По зеленой речной террасе быстро двигались навстречу две черноватые фигурки.
Неужто Рыжий возвращается в стойбище с прилетевшим своим начальством? А что они сделали с Костей?!
Бежим с винтовками наперевес, точно в атаку.
– Что за наваждение!
Люди повторяют наши движения и несутся навстречу с ружьями в руках.
– Мираж?
Но их только двое. И вдруг Тынетэгин заорал:
– Наши бегут!
Теперь и я узнаю знакомые очертания фигур. Костя, размахивая винтовкой, что-то кричит. Но ветер относит голос. Разом подымаем винтовки и стреляем вверх. Друзья отвечают приветственным залпом. Бурная радость заполняет душу.

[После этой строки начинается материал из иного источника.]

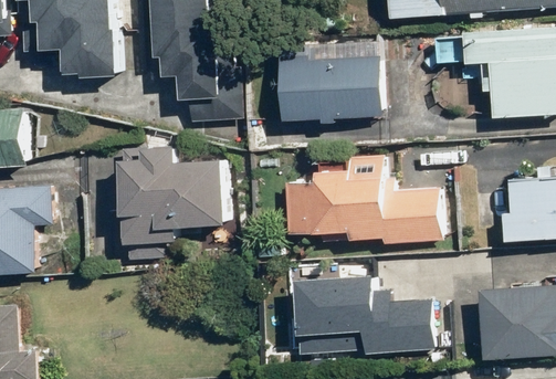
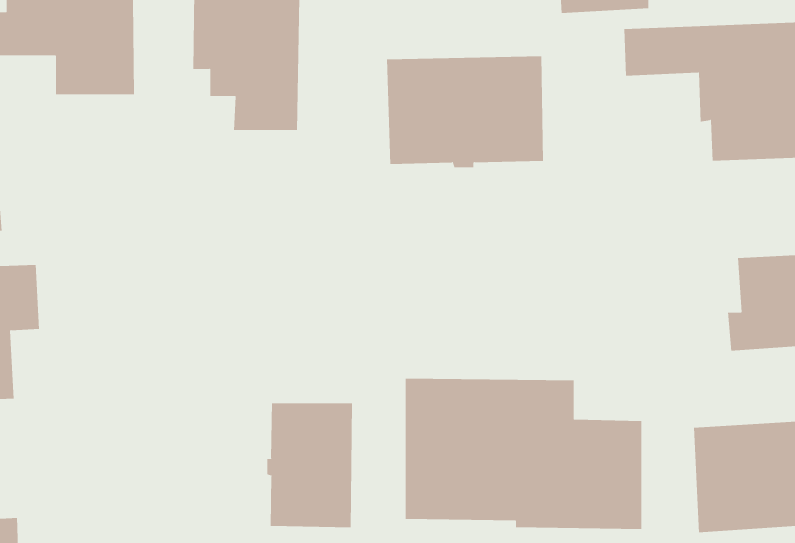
building: [119,145,224,245] -> none
building: [284,171,441,243] -> none
building: none -> [267,402,353,528]

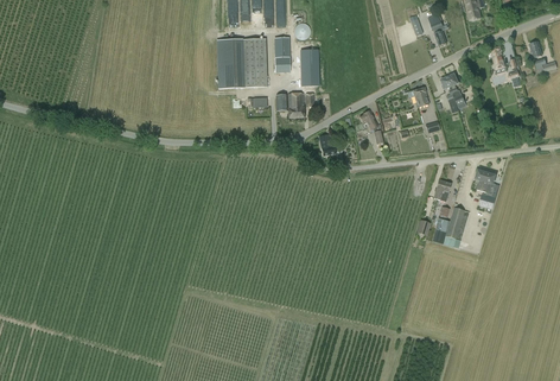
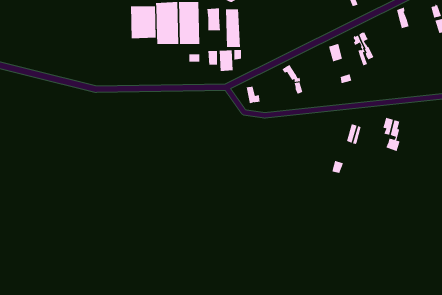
building: none -> [131,5,156,39]
building: [432,205,469,248] -> none

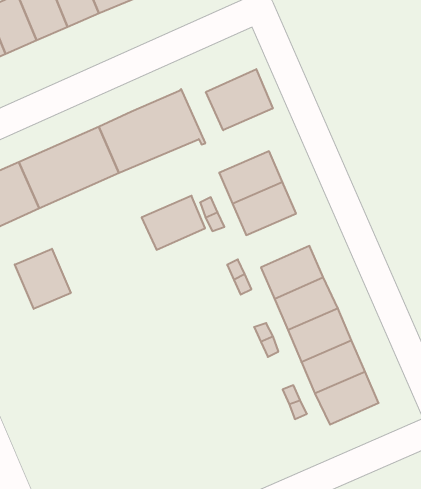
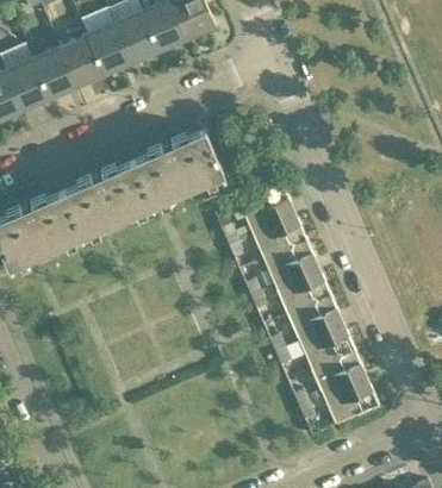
building: [206,69,273,130] -> none
building: [142,196,205,250] -> [261,239,317,287]
building: [15,249,71,309] -> none

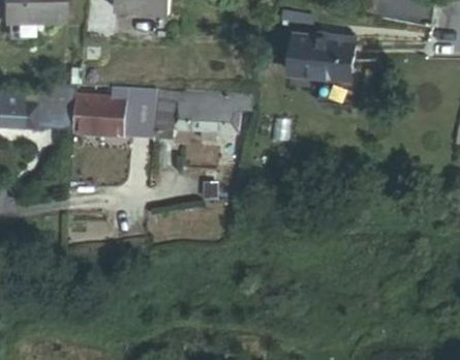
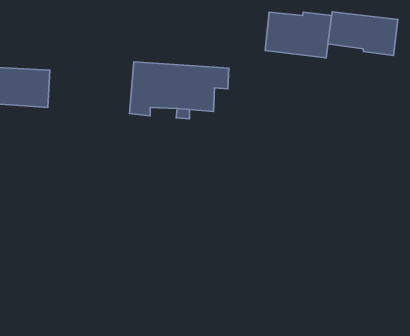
building: none -> [328,12,398,55]
building: [73,85,157,137] -> none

Гемелькот в изумлении рассматривает бегущих навстречу людей. Друзей трудно узнать. Впереди тигровыми скачками несется Костя с черным, как у негра, лицом, с опаленными волосами. Одежда на нем тоже опалена. Перевязанная рука болтается на ремне, перекинутом через плечо. Алое пятно крови пропитало повязку.
Не лучше вид и у Ильи. Все лицо в саже и копоти, точно у трубочиста. Одежда изорвана. От платка, покрывающего голову, остались обгоревшие лохмотья. Оба они сейчас похожи на танкистов, выбравшихся из горящего танка.

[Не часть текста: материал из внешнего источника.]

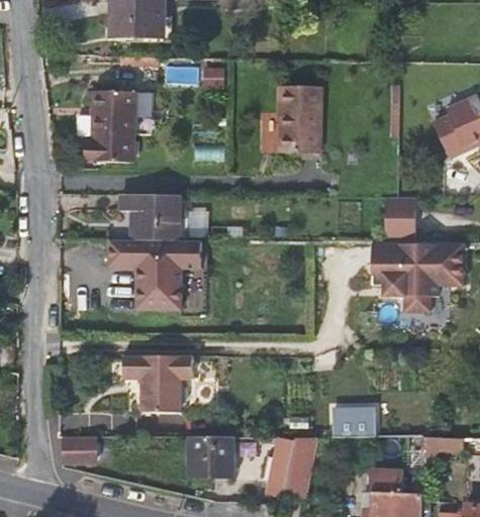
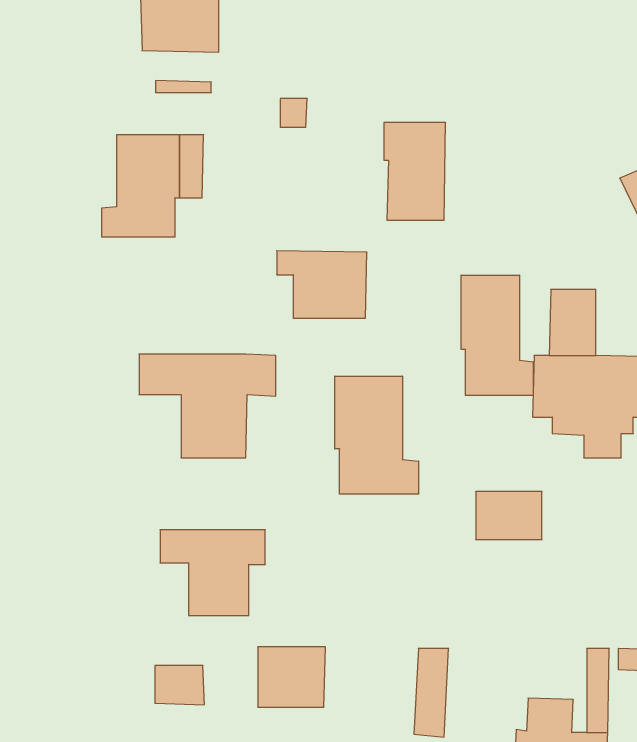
building: none -> [461,275,533,395]
building: [120,195,181,240] -> [277,251,367,318]
building: none -> [335,376,419,494]
building: [331,404,376,436] -> [476,492,542,540]
building: [62,436,95,462] -> [155,666,204,705]
building: [273,437,296,497] -> none

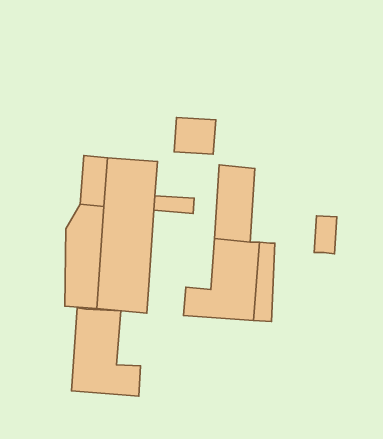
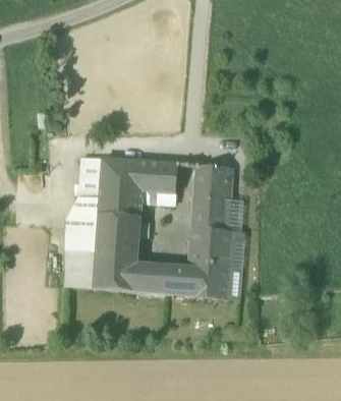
building: [174,118,216,154] -> [141,160,177,191]
building: [314,216,337,254] -> [223,197,242,230]
building: none -> [134,262,168,292]
building: [71,308,141,396] -> none

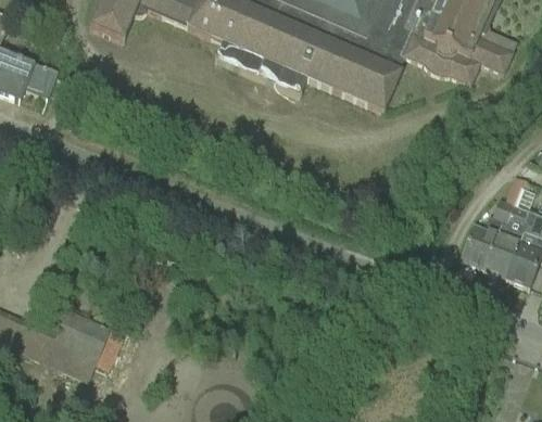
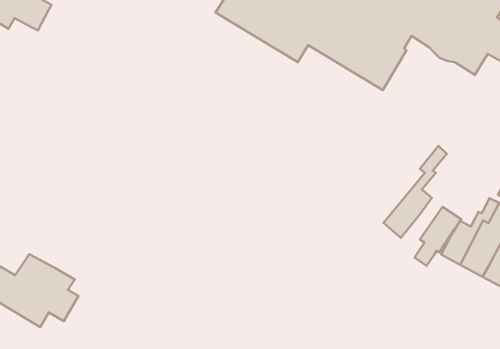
building: none -> [383,146,447,238]
building: none -> [414,207,461,266]

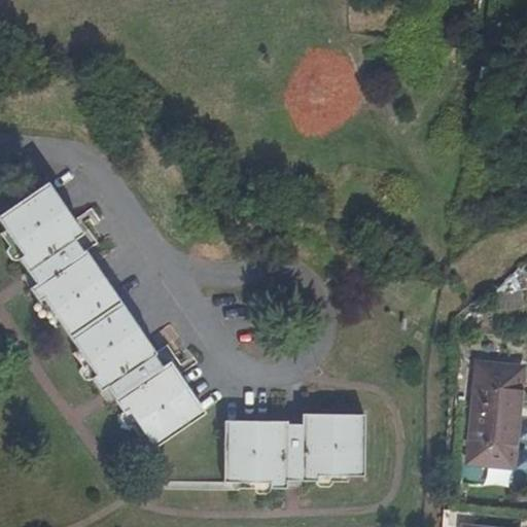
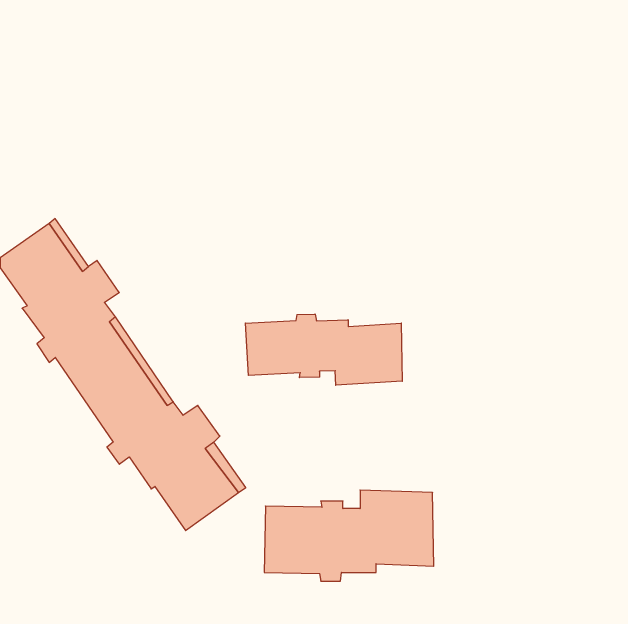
building: none -> [245,314,402,385]
building: [467,362,521,465] -> none

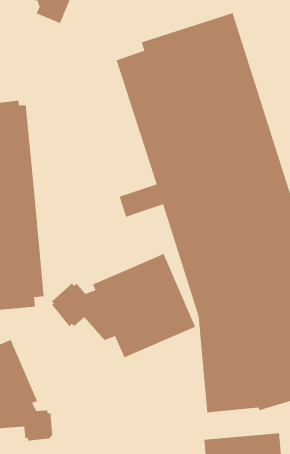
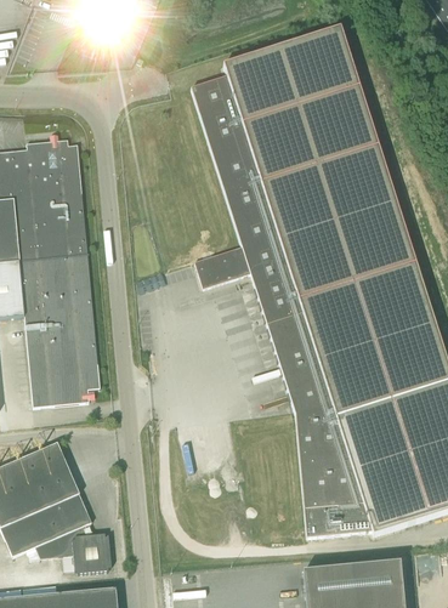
building: [51,253,196,358] -> none

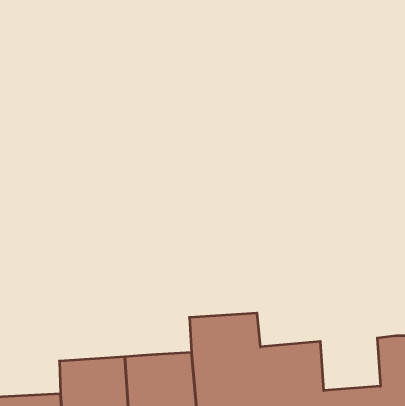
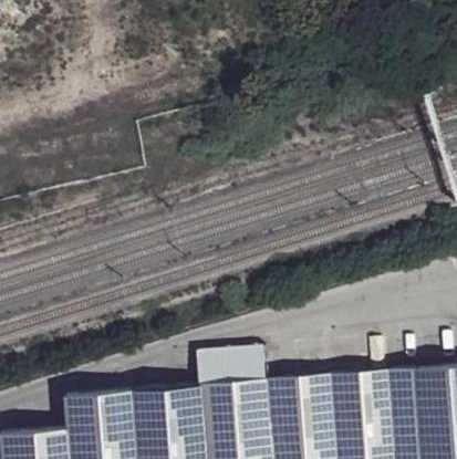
building: none -> [332,371,393,424]

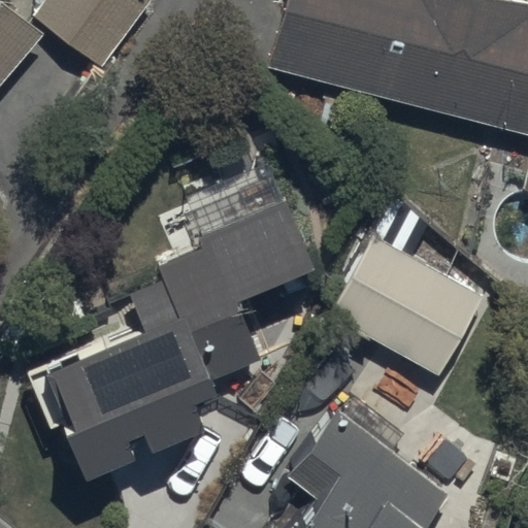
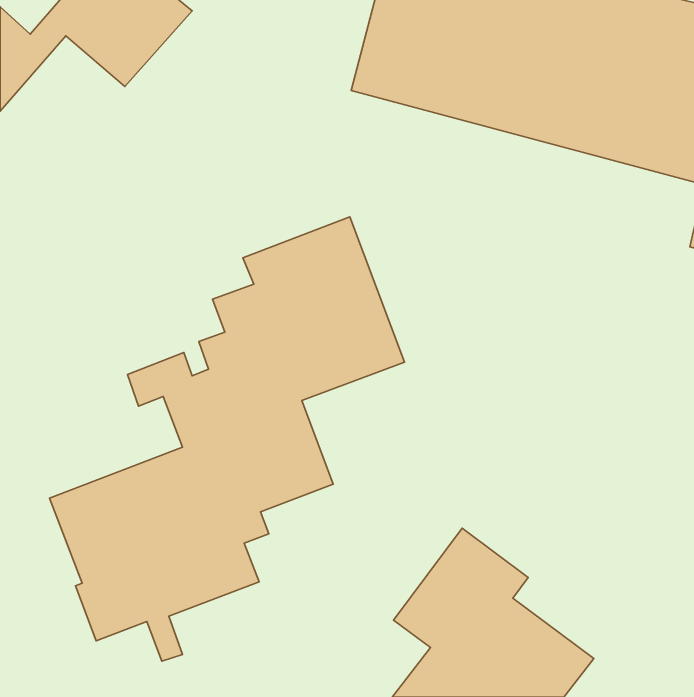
building: [329,234,484,376] -> none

– Наконец-то, пропавшие души!
Обнимаемся, вопим что-то несусветное, хохочем. Гемелькот с удивлением разглядывает совершенно прокопченных Костю и Илью.
– Вовремя подоспели? – спрашивает меня Костя, небрежно поправляя ворот обгоревшей штормовки.
– Порядок, Костя! Тынетэгин Экельхута подстрелил – от верной пули меня спас! А вы откуда свалились, обугленные, как черти?
– Из боя вышли! – торжественно изрек Костя.
– А Рыжий где? Патроны, винчестеры?
– Взорвали к чертовой бабушке! – блеснул он ослепительной улыбкой. – Сейчас расскажем все по порядку.
Исцарапанной рукой Костя достал трубку. Гемелькот выхватил из-за пазухи кисет, ловко набил и зажег Костин запальник. Мы уселись прямо на кочки, положив у ног винтовки.
– Постой, – спохватился Костя, – а Тальвавтын, старшины где?
– В стойбище, разговаривают с полковником.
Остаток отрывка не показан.